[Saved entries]
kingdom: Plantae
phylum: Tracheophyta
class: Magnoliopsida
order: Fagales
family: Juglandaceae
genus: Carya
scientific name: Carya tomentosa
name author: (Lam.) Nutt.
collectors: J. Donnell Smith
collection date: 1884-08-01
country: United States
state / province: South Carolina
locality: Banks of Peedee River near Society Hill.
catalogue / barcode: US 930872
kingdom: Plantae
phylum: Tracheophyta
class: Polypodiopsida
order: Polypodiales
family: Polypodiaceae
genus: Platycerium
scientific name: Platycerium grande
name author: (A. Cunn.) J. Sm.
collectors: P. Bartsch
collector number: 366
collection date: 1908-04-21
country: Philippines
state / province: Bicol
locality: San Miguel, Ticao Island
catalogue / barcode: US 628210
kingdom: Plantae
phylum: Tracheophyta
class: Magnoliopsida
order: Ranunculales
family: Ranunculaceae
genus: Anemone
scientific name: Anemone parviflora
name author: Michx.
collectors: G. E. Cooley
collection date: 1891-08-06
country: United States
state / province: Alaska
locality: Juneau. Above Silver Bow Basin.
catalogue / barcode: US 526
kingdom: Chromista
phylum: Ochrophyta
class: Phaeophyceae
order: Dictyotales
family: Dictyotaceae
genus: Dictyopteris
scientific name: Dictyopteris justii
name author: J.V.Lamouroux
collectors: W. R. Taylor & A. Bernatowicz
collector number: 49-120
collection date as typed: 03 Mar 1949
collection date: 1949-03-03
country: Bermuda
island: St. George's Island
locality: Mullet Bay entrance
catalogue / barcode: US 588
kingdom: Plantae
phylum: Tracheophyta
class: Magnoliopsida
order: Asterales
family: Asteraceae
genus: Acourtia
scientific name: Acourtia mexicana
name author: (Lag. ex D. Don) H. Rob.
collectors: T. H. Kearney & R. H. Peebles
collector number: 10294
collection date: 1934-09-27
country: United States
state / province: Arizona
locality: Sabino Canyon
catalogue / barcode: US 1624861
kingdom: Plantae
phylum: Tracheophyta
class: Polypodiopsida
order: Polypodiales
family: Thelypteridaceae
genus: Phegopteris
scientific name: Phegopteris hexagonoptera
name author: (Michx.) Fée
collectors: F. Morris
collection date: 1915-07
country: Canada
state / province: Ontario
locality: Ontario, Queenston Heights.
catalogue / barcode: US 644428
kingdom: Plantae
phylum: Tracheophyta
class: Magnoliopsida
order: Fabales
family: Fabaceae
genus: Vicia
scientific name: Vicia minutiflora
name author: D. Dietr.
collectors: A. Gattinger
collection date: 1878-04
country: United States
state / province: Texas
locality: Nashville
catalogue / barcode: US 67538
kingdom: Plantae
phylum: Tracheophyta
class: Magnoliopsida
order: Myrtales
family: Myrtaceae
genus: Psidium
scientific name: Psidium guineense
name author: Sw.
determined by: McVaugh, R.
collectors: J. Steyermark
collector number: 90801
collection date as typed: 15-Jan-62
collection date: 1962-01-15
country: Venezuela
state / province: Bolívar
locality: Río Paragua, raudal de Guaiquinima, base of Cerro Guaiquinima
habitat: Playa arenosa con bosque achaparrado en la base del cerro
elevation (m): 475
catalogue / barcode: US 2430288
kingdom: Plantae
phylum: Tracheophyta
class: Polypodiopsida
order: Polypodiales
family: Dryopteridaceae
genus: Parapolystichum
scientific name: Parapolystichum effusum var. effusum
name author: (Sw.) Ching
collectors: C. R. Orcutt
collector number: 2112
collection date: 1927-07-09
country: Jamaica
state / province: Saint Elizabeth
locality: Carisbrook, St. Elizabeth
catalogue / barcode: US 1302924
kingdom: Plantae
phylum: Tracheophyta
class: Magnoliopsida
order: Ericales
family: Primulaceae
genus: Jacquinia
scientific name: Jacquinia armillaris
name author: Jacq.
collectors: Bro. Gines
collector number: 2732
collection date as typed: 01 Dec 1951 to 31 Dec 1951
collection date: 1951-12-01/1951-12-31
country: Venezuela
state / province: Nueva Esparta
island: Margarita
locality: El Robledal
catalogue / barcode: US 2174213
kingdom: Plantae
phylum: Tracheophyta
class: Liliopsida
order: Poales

WHAT THE TASK ASKS: Set down all of the lines above again, word for word and in their original order.

FULL OUTPUT:
kingdom: Plantae
phylum: Tracheophyta
class: Magnoliopsida
order: Fagales
family: Juglandaceae
genus: Carya
scientific name: Carya tomentosa
name author: (Lam.) Nutt.
collectors: J. Donnell Smith
collection date: 1884-08-01
country: United States
state / province: South Carolina
locality: Banks of Peedee River near Society Hill.
catalogue / barcode: US 930872
kingdom: Plantae
phylum: Tracheophyta
class: Polypodiopsida
order: Polypodiales
family: Polypodiaceae
genus: Platycerium
scientific name: Platycerium grande
name author: (A. Cunn.) J. Sm.
collectors: P. Bartsch
collector number: 366
collection date: 1908-04-21
country: Philippines
state / province: Bicol
locality: San Miguel, Ticao Island
catalogue / barcode: US 628210
kingdom: Plantae
phylum: Tracheophyta
class: Magnoliopsida
order: Ranunculales
family: Ranunculaceae
genus: Anemone
scientific name: Anemone parviflora
name author: Michx.
collectors: G. E. Cooley
collection date: 1891-08-06
country: United States
state / province: Alaska
locality: Juneau. Above Silver Bow Basin.
catalogue / barcode: US 526
kingdom: Chromista
phylum: Ochrophyta
class: Phaeophyceae
order: Dictyotales
family: Dictyotaceae
genus: Dictyopteris
scientific name: Dictyopteris justii
name author: J.V.Lamouroux
collectors: W. R. Taylor & A. Bernatowicz
collector number: 49-120
collection date as typed: 03 Mar 1949
collection date: 1949-03-03
country: Bermuda
island: St. George's Island
locality: Mullet Bay entrance
catalogue / barcode: US 588
kingdom: Plantae
phylum: Tracheophyta
class: Magnoliopsida
order: Asterales
family: Asteraceae
genus: Acourtia
scientific name: Acourtia mexicana
name author: (Lag. ex D. Don) H. Rob.
collectors: T. H. Kearney & R. H. Peebles
collector number: 10294
collection date: 1934-09-27
country: United States
state / province: Arizona
locality: Sabino Canyon
catalogue / barcode: US 1624861
kingdom: Plantae
phylum: Tracheophyta
class: Polypodiopsida
order: Polypodiales
family: Thelypteridaceae
genus: Phegopteris
scientific name: Phegopteris hexagonoptera
name author: (Michx.) Fée
collectors: F. Morris
collection date: 1915-07
country: Canada
state / province: Ontario
locality: Ontario, Queenston Heights.
catalogue / barcode: US 644428
kingdom: Plantae
phylum: Tracheophyta
class: Magnoliopsida
order: Fabales
family: Fabaceae
genus: Vicia
scientific name: Vicia minutiflora
name author: D. Dietr.
collectors: A. Gattinger
collection date: 1878-04
country: United States
state / province: Texas
locality: Nashville
catalogue / barcode: US 67538
kingdom: Plantae
phylum: Tracheophyta
class: Magnoliopsida
order: Myrtales
family: Myrtaceae
genus: Psidium
scientific name: Psidium guineense
name author: Sw.
determined by: McVaugh, R.
collectors: J. Steyermark
collector number: 90801
collection date as typed: 15-Jan-62
collection date: 1962-01-15
country: Venezuela
state / province: Bolívar
locality: Río Paragua, raudal de Guaiquinima, base of Cerro Guaiquinima
habitat: Playa arenosa con bosque achaparrado en la base del cerro
elevation (m): 475
catalogue / barcode: US 2430288
kingdom: Plantae
phylum: Tracheophyta
class: Polypodiopsida
order: Polypodiales
family: Dryopteridaceae
genus: Parapolystichum
scientific name: Parapolystichum effusum var. effusum
name author: (Sw.) Ching
collectors: C. R. Orcutt
collector number: 2112
collection date: 1927-07-09
country: Jamaica
state / province: Saint Elizabeth
locality: Carisbrook, St. Elizabeth
catalogue / barcode: US 1302924
kingdom: Plantae
phylum: Tracheophyta
class: Magnoliopsida
order: Ericales
family: Primulaceae
genus: Jacquinia
scientific name: Jacquinia armillaris
name author: Jacq.
collectors: Bro. Gines
collector number: 2732
collection date as typed: 01 Dec 1951 to 31 Dec 1951
collection date: 1951-12-01/1951-12-31
country: Venezuela
state / province: Nueva Esparta
island: Margarita
locality: El Robledal
catalogue / barcode: US 2174213
kingdom: Plantae
phylum: Tracheophyta
class: Liliopsida
order: Poales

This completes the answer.